You need to put all of this into context. The President thinks that he has the authority to declare, on his word alone, anyone, including an American Citizen, an "enemy combatant" whom he can detain indefinitely, without access to legal counsel or the right to call loved ones, without the rights of habeus corpus that are written into the Constitution. With the datamining that the NSA is performing on the telephone records, illegally obtained from your friendly, neighborhood phone company, all it might take for the government to conclude that you are a terrorist enemy combatant is for you to have called your local pizza place, the same one frequented by Osama bin Laden, to order take-out, and you could be detained indefinitely, without recourse, much like Josef K.

"Gee, too bad about poor Josef K", unless that poor slob is you.

Our founders understood all of this, and they have given us the greatest gift of all time.
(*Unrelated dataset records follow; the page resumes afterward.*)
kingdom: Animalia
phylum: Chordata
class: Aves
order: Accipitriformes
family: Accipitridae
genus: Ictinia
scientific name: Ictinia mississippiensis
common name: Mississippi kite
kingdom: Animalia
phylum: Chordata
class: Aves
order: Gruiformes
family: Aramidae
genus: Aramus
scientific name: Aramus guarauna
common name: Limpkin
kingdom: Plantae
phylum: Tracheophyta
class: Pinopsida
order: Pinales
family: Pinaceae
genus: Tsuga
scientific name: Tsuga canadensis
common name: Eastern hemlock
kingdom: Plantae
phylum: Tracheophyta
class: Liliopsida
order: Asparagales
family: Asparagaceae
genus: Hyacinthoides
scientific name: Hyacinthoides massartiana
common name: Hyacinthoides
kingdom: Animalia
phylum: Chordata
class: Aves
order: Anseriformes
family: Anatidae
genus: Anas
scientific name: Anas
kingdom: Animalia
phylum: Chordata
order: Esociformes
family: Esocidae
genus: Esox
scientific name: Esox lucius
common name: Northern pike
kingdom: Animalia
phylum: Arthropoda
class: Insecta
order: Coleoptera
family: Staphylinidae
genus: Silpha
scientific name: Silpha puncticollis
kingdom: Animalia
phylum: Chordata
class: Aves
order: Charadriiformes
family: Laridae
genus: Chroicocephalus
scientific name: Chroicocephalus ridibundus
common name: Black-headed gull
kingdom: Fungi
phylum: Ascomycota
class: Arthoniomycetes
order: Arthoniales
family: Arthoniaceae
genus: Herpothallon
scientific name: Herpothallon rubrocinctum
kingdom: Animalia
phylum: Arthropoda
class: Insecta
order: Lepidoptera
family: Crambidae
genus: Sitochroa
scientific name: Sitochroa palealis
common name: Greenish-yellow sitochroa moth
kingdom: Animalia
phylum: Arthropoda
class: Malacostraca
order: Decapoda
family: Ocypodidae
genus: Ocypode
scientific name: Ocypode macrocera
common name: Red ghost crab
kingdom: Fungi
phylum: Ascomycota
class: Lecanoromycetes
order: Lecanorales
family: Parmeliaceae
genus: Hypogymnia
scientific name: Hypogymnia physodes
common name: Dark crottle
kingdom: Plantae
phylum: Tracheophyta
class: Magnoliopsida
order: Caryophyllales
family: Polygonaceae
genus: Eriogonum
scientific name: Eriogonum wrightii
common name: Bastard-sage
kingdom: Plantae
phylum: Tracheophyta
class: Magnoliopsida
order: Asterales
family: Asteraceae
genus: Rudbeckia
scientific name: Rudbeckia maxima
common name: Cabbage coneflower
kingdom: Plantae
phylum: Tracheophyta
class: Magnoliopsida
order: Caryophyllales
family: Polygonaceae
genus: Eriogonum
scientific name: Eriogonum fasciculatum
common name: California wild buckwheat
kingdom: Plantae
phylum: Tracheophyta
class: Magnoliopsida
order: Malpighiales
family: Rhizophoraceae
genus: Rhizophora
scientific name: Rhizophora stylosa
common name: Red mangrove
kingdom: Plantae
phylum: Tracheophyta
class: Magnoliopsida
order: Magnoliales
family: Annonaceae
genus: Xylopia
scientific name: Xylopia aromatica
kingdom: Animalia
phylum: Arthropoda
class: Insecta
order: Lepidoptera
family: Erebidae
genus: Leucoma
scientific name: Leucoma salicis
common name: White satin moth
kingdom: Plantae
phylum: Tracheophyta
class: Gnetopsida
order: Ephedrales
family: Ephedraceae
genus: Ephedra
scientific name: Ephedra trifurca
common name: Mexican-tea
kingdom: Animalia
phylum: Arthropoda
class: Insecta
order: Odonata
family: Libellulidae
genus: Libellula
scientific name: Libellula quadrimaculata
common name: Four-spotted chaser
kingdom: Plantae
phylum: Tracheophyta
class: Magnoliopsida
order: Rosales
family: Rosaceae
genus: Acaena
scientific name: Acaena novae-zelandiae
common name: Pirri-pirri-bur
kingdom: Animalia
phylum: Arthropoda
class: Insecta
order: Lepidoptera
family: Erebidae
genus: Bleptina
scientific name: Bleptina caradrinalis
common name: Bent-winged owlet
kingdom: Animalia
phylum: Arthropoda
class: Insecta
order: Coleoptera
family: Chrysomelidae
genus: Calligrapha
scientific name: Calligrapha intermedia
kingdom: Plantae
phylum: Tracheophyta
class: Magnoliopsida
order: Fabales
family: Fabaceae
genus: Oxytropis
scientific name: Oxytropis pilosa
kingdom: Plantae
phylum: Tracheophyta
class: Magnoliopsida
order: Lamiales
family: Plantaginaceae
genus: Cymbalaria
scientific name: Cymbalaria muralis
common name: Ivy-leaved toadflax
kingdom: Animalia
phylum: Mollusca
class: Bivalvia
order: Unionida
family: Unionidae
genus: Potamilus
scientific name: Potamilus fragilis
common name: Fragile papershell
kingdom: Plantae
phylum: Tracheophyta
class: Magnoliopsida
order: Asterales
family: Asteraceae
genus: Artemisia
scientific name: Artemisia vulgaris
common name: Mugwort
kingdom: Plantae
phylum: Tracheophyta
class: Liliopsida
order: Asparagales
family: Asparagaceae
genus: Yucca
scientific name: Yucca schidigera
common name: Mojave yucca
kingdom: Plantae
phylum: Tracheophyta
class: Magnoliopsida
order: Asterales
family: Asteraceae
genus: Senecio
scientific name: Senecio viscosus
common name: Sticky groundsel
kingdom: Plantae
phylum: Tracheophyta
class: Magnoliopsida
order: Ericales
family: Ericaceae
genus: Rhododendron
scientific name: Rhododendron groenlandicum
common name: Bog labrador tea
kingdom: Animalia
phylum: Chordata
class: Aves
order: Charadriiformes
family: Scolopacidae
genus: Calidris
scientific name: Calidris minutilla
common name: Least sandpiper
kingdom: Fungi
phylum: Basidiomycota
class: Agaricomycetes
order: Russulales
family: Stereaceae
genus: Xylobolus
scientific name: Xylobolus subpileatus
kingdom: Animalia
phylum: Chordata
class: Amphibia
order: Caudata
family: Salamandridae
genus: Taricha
Dick Cheney and George Bush have demonstrated complete disregard for that gift every day since they stole the election.
Last month, Republican Congressional leaders filed into the Oval Office to meet with President George W. Bush and talk about renewing the controversial USA Patriot Act.

Several provisions of the act, passed in the shell shocked period immediately following the 9/11 terrorist attacks, caused enough anger that liberal groups like the American Civil Liberties Union had joined forces with prominent conservatives like Phyllis Schlafly and Bob Barr to oppose renewal.

GOP leaders told Bush that his hardcore push to renew the more onerous provisions of the act could further alienate conservatives still mad at the President from his botched attempt to nominate White House Counsel Harriet Miers to the Supreme Court.

“I don’t give a goddamn,” Bush retorted. “I’m the President and the Commander-in-Chief. Do it my way.”

“Mr. President,” one aide in the meeting said. “There is a valid case that the provisions in this law undermine the Constitution.”

“Stop throwing the Constitution in my face,” Bush screamed back. “It’s just a goddamned piece of paper!”

I’ve talked to three people present for the meeting that day and they all confirm that the President of the United States called the Constitution “a goddamned piece of paper.”


... and there's this quip from this week's press conference:
Q Mr. President, following up on Vladimir Putin for a moment. He said recently that next year when he has to step down, according to the constitution, as President, he may become Prime Minister, in effect keeping power and dashing any hopes for a genuine democratic transition there. Senator McCain --

THE PRESIDENT: I've been planning that myself. (Laughter.)
Hardy, har har

1 Comments:

  • Resounding to this --cheque into the talk by Naomi Wolfe, Kane Hall, University of Washington, Oct. 11, 2007

    Discusses the "End of America"- yet on a positive note- she says in the most eloquent tone that we have an executive that is guilty of treason.